Goal of the exercise => Wherever a line of the records contains "JSON", copy that line.

•••••

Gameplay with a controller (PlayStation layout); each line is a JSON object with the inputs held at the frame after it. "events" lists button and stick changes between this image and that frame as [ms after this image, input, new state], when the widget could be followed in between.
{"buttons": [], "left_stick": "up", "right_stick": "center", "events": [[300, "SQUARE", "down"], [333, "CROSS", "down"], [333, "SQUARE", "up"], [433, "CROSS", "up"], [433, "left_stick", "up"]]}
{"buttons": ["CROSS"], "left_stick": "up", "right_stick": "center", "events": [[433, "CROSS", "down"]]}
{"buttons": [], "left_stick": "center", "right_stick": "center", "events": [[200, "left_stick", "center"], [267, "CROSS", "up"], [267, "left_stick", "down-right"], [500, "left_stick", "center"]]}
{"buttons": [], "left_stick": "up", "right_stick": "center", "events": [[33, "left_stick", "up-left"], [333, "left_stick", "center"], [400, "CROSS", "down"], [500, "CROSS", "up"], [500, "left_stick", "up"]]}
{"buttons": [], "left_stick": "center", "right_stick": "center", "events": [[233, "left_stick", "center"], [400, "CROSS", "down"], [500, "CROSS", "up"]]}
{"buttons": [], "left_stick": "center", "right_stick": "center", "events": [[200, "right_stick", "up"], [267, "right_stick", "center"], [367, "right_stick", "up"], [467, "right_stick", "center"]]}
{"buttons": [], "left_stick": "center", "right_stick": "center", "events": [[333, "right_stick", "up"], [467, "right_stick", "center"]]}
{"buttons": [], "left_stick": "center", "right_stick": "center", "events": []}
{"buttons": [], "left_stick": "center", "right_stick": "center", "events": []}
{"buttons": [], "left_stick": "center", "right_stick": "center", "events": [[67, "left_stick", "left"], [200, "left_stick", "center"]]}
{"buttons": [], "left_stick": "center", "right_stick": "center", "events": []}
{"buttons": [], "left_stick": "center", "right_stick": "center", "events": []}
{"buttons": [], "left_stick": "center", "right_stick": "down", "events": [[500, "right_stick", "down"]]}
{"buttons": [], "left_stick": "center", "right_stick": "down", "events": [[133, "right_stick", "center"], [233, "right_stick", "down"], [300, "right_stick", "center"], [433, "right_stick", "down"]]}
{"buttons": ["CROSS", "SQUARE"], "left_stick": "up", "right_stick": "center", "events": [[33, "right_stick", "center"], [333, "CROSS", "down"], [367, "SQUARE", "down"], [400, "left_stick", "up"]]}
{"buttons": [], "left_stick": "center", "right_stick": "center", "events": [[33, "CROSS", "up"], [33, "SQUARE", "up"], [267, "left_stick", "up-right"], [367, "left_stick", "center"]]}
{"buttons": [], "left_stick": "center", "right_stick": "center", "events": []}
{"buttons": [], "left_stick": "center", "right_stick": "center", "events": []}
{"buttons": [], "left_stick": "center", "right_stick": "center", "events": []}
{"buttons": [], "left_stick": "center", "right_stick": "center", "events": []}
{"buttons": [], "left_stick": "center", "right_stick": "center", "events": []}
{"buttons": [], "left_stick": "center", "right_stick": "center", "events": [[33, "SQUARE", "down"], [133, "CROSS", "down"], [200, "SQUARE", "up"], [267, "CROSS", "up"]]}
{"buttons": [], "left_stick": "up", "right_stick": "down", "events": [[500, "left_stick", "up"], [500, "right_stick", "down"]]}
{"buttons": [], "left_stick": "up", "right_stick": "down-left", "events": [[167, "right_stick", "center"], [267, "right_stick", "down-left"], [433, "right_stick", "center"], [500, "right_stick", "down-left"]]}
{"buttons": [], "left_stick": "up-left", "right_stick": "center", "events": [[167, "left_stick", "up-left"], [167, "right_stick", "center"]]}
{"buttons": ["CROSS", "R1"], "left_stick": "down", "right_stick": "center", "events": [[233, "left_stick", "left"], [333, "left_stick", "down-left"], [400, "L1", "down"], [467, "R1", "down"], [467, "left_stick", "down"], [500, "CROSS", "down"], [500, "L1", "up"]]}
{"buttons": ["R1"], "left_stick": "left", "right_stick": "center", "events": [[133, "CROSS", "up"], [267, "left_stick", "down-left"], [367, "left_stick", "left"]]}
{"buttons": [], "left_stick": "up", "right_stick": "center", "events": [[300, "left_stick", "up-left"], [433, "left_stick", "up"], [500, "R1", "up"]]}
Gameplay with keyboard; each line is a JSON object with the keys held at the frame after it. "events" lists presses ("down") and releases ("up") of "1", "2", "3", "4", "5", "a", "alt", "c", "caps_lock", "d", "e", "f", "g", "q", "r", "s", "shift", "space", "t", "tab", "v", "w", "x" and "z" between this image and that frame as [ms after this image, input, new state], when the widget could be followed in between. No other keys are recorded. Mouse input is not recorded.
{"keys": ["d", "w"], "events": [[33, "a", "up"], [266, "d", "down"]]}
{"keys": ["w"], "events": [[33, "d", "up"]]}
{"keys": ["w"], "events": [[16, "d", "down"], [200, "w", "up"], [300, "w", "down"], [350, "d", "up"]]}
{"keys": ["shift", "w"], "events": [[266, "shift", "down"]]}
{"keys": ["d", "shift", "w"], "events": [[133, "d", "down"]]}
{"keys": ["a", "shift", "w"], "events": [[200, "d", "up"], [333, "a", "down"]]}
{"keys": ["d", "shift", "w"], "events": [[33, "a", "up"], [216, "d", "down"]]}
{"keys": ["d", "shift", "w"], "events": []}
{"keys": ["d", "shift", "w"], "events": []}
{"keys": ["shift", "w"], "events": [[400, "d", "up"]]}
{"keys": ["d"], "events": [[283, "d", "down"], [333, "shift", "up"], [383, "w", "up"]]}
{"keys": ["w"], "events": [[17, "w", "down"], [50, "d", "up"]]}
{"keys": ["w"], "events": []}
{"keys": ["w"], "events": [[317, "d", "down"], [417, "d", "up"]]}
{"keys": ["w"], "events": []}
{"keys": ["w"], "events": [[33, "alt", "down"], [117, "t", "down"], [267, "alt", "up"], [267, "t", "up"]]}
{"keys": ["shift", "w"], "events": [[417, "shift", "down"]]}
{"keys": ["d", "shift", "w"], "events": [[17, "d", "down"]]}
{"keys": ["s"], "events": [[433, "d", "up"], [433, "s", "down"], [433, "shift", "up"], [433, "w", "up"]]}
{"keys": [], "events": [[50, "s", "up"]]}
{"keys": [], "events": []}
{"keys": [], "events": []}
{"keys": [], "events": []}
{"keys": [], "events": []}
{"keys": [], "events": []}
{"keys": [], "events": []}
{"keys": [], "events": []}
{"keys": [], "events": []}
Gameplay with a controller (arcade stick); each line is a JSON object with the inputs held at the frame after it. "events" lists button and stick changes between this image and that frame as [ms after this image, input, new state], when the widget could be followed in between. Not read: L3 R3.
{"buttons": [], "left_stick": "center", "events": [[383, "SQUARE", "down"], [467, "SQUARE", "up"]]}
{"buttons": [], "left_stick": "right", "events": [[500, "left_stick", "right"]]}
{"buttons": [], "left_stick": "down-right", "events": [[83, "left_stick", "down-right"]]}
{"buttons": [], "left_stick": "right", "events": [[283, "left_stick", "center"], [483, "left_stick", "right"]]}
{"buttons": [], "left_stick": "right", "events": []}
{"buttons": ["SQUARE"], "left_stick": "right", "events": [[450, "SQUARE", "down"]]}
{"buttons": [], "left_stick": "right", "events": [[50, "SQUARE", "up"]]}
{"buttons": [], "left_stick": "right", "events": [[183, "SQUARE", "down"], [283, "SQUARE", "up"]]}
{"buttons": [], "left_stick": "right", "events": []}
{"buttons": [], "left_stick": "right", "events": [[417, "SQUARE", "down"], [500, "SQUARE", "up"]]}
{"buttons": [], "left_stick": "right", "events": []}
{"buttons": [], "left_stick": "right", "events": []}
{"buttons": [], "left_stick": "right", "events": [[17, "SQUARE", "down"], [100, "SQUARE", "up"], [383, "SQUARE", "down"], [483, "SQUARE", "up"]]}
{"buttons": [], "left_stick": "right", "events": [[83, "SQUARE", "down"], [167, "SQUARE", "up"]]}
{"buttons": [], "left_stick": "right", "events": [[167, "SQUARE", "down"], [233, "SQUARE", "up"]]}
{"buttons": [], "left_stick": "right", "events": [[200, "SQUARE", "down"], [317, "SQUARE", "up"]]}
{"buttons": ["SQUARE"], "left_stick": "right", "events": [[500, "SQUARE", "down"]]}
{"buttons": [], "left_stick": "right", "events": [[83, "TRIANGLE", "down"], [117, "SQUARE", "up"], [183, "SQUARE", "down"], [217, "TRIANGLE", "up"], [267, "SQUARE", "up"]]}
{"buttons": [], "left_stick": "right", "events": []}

•••••

Task output =>
Gameplay with a controller (PlayStation layout); each line is a JSON object with the inputs held at the frame after it. "events" lists button and stick changes between this image and that frame as [ms after this image, input, new state], when the widget could be followed in between.
Gameplay with keyboard; each line is a JSON object with the keys held at the frame after it. "events" lists presses ("down") and releases ("up") of "1", "2", "3", "4", "5", "a", "alt", "c", "caps_lock", "d", "e", "f", "g", "q", "r", "s", "shift", "space", "t", "tab", "v", "w", "x" and "z" between this image and that frame as [ms after this image, input, new state], when the widget could be followed in between. No other keys are recorded. Mouse input is not recorded.
Gameplay with a controller (arcade stick); each line is a JSON object with the inputs held at the frame after it. "events" lists button and stick changes between this image and that frame as [ms after this image, input, new state], when the widget could be followed in between. Not read: L3 R3.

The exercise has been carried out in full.